Text provided »
<<<<

Longitude: -4.5729 / 4°34'22"W

OS Eastings: 218659.585317

OS Northings: 99506.451835

OS Grid: SX186995

Mapcode National: GBR N9.116P

Mapcode Global: FRA 1792.48V

Entry Name: Round 310m south of Mill Farm

Scheduled Date: 30 March 1977

Source: Historic England

Source ID: 1005446

English Heritage Legacy ID: CO 959

County: Cornwall

Civil Parish: Poundstock

Traditional County: Cornwall

Lieutenancy Area (Ceremonial County): Cornwall

Church of England Parish: Poundstock

Church of England Diocese: Truro


The monument includes a round, situated close to the end of a steep-sided spur, overlooking the valley of the Millook Water. The round survives as a roughly circular platform of approximately 46m in diameter. It is defined differentially by a scarp of up to 0.6m high to the south and up to 1.9m high to the north. The outer ditch is preserved as a buried feature, and there are traces of a counterscarp bank to the north. The interior contains a series of surface undulations which may show the position of internal features.

>>>>

Material provided »

<<<<

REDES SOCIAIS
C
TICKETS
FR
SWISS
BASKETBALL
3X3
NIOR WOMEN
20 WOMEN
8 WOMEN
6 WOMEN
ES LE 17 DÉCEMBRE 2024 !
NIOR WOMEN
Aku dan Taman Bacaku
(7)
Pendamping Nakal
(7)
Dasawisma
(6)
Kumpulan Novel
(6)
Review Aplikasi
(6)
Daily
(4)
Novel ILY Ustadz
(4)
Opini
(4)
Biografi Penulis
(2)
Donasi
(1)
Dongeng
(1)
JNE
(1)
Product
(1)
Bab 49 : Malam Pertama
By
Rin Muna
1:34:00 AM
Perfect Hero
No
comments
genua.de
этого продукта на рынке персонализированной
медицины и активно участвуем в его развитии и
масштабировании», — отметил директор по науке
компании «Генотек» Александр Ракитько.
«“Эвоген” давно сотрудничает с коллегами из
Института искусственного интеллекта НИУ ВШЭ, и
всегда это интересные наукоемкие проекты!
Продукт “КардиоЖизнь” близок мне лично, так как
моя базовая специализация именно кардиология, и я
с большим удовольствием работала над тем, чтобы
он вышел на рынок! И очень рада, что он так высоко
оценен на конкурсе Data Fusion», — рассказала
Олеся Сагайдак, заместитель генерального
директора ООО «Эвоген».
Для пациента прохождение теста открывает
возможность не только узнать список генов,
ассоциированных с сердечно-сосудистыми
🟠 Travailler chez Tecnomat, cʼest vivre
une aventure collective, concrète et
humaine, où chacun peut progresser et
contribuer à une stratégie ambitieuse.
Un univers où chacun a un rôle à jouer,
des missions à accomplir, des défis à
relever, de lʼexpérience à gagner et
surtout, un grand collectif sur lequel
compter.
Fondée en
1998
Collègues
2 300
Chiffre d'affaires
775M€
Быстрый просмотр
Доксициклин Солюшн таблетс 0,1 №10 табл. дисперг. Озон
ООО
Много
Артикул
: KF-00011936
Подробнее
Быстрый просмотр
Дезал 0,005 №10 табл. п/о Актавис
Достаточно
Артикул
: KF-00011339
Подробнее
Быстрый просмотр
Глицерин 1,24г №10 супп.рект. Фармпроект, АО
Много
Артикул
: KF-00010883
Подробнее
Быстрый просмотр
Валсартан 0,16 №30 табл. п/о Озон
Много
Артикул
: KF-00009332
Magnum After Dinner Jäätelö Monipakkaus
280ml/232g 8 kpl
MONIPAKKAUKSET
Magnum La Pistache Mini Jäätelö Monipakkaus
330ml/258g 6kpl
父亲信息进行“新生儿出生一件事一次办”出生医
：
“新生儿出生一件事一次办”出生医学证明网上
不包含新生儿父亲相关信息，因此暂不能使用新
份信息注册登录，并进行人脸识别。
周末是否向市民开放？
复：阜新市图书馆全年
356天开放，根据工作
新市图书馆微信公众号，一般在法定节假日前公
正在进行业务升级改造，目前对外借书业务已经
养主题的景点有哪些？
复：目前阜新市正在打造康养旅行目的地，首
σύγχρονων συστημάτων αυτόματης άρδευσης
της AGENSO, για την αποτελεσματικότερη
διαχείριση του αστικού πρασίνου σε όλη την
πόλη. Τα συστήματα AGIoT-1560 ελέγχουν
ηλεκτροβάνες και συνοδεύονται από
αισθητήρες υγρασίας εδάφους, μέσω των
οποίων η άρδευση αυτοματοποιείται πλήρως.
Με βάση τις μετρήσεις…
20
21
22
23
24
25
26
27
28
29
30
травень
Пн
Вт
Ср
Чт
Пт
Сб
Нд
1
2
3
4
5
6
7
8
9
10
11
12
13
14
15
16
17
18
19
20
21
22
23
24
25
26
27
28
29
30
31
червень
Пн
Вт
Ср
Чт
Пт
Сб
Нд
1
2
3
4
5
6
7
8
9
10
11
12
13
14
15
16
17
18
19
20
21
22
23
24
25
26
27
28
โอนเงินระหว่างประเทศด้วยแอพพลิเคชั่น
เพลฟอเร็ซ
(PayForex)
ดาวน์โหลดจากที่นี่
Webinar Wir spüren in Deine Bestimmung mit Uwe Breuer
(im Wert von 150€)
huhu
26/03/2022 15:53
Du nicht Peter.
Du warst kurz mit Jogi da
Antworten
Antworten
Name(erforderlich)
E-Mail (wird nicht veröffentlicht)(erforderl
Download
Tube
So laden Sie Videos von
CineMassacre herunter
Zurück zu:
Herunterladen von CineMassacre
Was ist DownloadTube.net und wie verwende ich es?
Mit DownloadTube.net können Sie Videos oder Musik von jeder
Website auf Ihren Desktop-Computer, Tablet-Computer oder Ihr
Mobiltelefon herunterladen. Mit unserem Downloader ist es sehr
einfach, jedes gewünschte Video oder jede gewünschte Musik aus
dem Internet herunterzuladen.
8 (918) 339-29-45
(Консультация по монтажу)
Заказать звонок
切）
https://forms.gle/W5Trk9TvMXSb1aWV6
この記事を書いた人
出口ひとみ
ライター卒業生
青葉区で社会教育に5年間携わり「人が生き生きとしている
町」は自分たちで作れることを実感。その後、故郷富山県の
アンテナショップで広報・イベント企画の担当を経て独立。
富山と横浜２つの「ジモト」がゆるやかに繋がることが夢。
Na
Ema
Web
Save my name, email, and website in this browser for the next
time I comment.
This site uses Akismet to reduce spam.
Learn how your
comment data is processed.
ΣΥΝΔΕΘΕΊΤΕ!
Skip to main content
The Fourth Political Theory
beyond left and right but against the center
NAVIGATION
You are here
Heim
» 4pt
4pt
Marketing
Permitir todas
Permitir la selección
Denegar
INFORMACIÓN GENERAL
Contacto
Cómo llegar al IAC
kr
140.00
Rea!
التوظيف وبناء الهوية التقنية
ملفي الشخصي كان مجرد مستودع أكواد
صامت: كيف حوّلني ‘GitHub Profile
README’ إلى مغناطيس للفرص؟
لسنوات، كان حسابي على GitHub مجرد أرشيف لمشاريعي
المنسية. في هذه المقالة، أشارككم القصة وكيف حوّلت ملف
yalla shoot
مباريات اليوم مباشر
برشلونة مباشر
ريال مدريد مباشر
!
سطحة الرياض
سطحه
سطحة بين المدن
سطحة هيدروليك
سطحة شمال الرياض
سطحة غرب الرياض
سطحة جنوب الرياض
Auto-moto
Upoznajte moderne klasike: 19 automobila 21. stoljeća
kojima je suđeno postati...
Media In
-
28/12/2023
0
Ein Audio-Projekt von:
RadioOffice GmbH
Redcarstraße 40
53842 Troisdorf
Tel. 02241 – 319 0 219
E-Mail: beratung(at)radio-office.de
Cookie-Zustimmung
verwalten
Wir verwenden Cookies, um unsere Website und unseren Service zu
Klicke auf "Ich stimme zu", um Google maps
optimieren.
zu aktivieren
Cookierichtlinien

>>>>

Activity list »
(a) Reproduce the monument description word for word, starting at "Church of England Parish: Poundstock" and ending at "of internal features.".
(b) Using the monument description, explain what the surface undulations inside the round may show.
(c) In the monument description, what is the approximate diameter of the round's circular platform?

Answers for this exercise »
(a)
Church of England Parish: Poundstock

Church of England Diocese: Truro


The monument includes a round, situated close to the end of a steep-sided spur, overlooking the valley of the Millook Water. The round survives as a roughly circular platform of approximately 46m in diameter. It is defined differentially by a scarp of up to 0.6m high to the south and up to 1.9m high to the north. The outer ditch is preserved as a buried feature, and there are traces of a counterscarp bank to the north. The interior contains a series of surface undulations which may show the position of internal features.

(b) The interior of the round has a series of surface undulations, and these may show the position of internal features.

(c) Approximately 46m.